Au Canada comme à Denver, consommer de la marijuana n’est pas en soi une marque de progressisme. Mais force est de constater que la légalisation et le contrôle de cette drogue douce s’imposaient naturellement au sein de la société canadienne. En dépit de l’interdiction, des herbes aux provenances douteuses se trouvent tout de même partout au pays, et le taux de consommation des jeunes Canadiens atteint des sommets. Le système de justice déborde d’infractions mineures, le crime organisé prospère et s’en vient même désormais décharger ses mitrailleuses au centre-ville de la paisible Whitehorse.
Les éternels adversaires de la légalisation, conservateurs en tête, doivent ainsi comprendre que la légalisation n’est pas un encouragement à une consommation d’herbe débridée. Au contraire, c’est une position responsable qui permettra d’assécher les caisses du crime au profit de l’État. Au-delà des recettes fiscales et des nombreux projets utiles que ces revenus supplémentaires permettront de financer, les consommateurs profiteront par ailleurs d’un produit de qualité sans avoir à frayer avec la pègre au détour d’une ruelle sombre. Les curieux qui jusqu’à alors respectaient la loi de peur de perdre leur droit à voyager, travailler ou étudier, s’essayeront peut-être maintenant à tirer sur une pipe à eau, mais combien seront-ils? Et les adolescents pour qui la fumette représentait un pied de nez aux autorités policières ou parentales, ceux-là perdront peut-être au contraire leur seule raison de consommer.
À l’instar des campagnes de prévention routière ou des actions de lutte contre les ravages de l’alcool, le gouvernement Trudeau devra donc investir du temps et de l’argent dans toute une série de mesures éducatives et préventives. De plus, il devra blinder son texte de loi afin de se protéger des abus et des possibles failles que les trafiquants affaiblis ne tarderaient pas à exploiter.
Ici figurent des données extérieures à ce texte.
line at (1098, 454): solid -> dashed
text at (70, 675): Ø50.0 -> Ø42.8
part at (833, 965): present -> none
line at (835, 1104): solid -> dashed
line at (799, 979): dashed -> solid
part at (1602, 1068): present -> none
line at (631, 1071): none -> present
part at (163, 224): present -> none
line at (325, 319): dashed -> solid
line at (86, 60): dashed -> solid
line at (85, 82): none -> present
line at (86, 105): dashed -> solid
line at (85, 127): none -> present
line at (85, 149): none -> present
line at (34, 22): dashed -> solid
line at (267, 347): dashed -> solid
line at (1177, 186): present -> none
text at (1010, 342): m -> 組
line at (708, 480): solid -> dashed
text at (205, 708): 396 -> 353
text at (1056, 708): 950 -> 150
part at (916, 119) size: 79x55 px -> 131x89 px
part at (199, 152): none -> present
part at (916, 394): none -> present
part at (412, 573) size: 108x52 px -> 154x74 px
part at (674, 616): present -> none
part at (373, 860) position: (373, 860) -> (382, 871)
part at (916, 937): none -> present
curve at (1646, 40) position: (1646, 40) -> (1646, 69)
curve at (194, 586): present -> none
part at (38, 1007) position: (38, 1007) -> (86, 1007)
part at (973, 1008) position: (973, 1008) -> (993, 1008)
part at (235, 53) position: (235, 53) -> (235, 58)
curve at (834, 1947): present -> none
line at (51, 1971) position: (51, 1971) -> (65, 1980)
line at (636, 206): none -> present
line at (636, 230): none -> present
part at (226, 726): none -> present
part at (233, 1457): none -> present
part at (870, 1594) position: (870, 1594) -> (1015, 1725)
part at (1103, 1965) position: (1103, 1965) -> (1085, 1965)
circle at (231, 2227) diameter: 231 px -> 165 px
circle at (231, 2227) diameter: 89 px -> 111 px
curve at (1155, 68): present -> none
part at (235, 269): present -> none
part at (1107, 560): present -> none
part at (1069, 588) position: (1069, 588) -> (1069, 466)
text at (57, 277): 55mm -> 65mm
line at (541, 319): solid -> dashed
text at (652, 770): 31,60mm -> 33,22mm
Vu de l’Europe notamment, où les débats nationaux sur la légalisation du cannabis traînent leurs guêtres depuis de trop nombreuses années, le jeune Trudeau fait donc probablement figure d’ovni. De l’autre côté de l’Atlantique, on s’interroge à juste titre sur les aspirations nouvelles de cet élégant politicien qui a par ailleurs confié s’être laissé tenter par les volutes du chanvre à « cinq ou six » reprises. On appréciera ici l’honnêteté de la démarche et l’équilibre d’une position en complète rupture avec la politique du gouvernement conservateur sortant. Son ancien chef de file, Stephen Harper, est lui resté pendant dix ans farouchement opposé à toute décriminalisation de la marijuana.
La Reine Élisabeth II, pour sa part, ne s’est pas prononcée sur ce thème lors de sa rencontre avec le premier ministre, le mois dernier. Avait-elle en mémoire le plaidoyer de la Reine Élisabeth I en faveur de la culture du chanvre? Se souvenait-elle sinon de la propension de la Reine Victoria d’Angleterre à recourir aux propriétés médicinales du cannabis pour soulager ses crampes menstruelles? Barack Obama, l’homme le plus puissant du monde, a fumé du cannabis, et l’un des pères fondateurs des États-Unis, George Washington, en possédait même des champs entiers. « Tirez le meilleur parti du chanvre indien et plantez-en partout », déclara un jour à ses hommes le premier président américain qui avait reconnu le potentiel de cette plante aux multiples usages.